*Provided records*

──────────

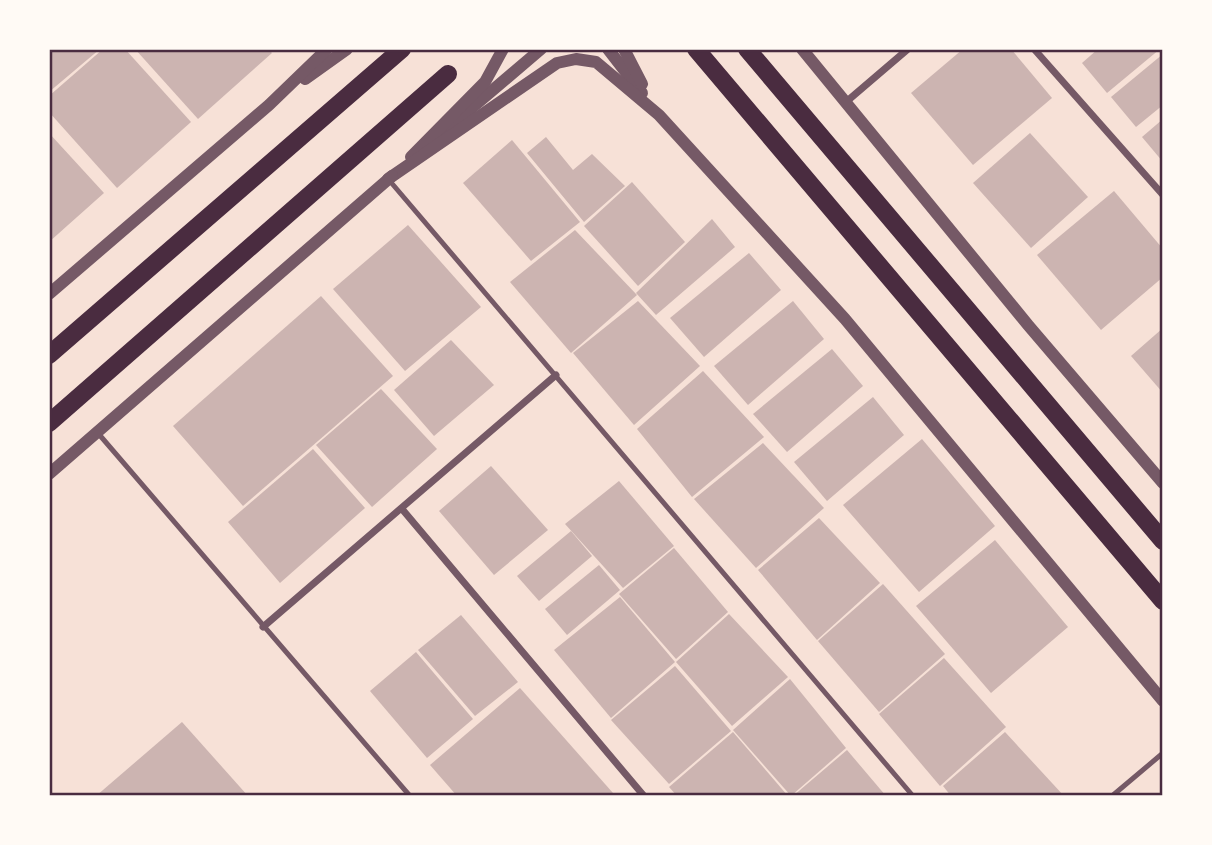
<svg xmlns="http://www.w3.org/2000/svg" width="1212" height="845" viewBox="0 0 1212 845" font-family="Poppins,sans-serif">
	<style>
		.building { fill: #ccb4b1 }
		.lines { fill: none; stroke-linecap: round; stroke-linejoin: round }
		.service { stroke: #755966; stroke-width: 5 }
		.minor { stroke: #755966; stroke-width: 7 }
		.tertiary { stroke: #755966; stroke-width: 12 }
		.primary { stroke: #4a2c40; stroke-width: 18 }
		.neatline { fill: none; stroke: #4a2c40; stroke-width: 2.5 }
	</style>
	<rect width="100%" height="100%" fill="#f7e1d7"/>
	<!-- building -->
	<g class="building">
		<polygon points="49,49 100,49 49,92"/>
		<polygon points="103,49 125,49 191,122 117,188 49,112 49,96"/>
		<polygon points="135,49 268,49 272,53 198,119"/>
		<polygon points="963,49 1011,49 1052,98 973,165 911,93"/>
		<polygon points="1098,49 1160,49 1107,93 1082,63"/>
		<polygon points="1163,54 1163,105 1136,127 1111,97"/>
		<polygon points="1163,119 1163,162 1142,137"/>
		<polygon points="49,133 104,193 49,242"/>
		<polygon points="1030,133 1088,197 1031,248 973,183"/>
		<polygon points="546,137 573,170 592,154 625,186 584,222 527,153"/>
		<polygon points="512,140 580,222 531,261 463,183"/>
		<polygon points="632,182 685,242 638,286 584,226"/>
		<polygon points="1114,191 1163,249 1163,277 1101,330 1037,255"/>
		<polygon points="712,219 735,247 656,315 636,293"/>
		<polygon points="408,225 481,307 405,371 333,289"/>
		<polygon points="575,230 637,295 571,353 510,282"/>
		<polygon points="749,253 781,290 704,357 670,318"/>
		<polygon points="321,296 393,376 243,506 173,426"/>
		<polygon points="638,301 700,366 634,425 573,353"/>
		<polygon points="793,301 824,339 748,405 714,366"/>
		<polygon points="1163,328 1163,393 1131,356"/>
		<polygon points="451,340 494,385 434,436 394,390"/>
		<polygon points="832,349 863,386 787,452 753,414"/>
		<polygon points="703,371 764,437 692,497 637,429"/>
		<polygon points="381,389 437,449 372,507 316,445"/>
		<polygon points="873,397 904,435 827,501 794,462"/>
		<polygon points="922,439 995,526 919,592 843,505"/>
		<polygon points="763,443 824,508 756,568 694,499"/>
		<polygon points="313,449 365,508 280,583 228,522"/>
		<polygon points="491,466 548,530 494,575 439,511"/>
		<polygon points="619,481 674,546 623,588 565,524"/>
		<polygon points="819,518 880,583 817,640 758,570"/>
		<polygon points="571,531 592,556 539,601 517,576"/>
		<polygon points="995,540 1068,627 991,693 916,606"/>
		<polygon points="674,548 728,612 676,659 619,594"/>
		<polygon points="599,565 620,590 567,635 545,609"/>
		<polygon points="883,584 945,654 879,712 818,641"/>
		<polygon points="620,597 675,662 611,718 554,650"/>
		<polygon points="729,614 788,677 732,726 676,662"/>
		<polygon points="461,615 518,682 475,716 418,650"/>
		<polygon points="416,652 473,719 427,758 370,691"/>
		<polygon points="944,658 1006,727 940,786 879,714"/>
		<polygon points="675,666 731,731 669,784 611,720"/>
		<polygon points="790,679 846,748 791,796 733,730"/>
		<polygon points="520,688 613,793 609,796 457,796 430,765"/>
		<polygon points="182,722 248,796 96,796"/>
		<polygon points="733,732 788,796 677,796 669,787"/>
		<polygon points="1005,732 1064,796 951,796 943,786"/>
		<polygon points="847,750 886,796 793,796"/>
	</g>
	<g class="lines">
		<!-- service -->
		<g class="service">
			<polyline points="389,180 913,796"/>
			<polyline points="97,432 410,796"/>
			<polyline points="1112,796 1163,753"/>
		</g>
		<!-- minor -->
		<g class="minor">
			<polyline points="1034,49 1163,195"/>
			<polyline points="846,102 908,49"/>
			<polyline points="402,509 644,796"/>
			<polyline points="263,627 556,375"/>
		</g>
		<!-- tertiary -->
		<g class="tertiary">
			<polyline points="608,49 642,93"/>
			<polyline points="624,49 642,84"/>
			<polyline points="802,49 1028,325 1163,483"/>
			<polyline points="305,79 347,49"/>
			<polyline points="441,134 541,49"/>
			<polyline points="411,157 485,82 503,49"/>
			<polyline points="388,179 557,63 576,59 596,62 659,115 845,319 1163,701"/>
			<polyline points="49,294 269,105 327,49"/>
			<polyline points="49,474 392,176"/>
		</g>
		<!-- primary -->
		<g class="primary">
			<polyline points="696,49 1163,601"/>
			<polyline points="747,49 1163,541"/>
			<polyline points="49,355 402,49"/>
			<polyline points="49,423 448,74"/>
		</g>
	</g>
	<!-- border -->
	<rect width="1212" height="845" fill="none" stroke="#fffaf5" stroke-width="102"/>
	<rect x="51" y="51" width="1110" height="743" class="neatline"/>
</svg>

──────────

*Required action*
This task calls for an exact reproduction of the lines that start at the one containing "<!-- border -->" and continue to the end of the entries above.

*Completed exercise*
	<!-- border -->
	<rect width="1212" height="845" fill="none" stroke="#fffaf5" stroke-width="102"/>
	<rect x="51" y="51" width="1110" height="743" class="neatline"/>
</svg>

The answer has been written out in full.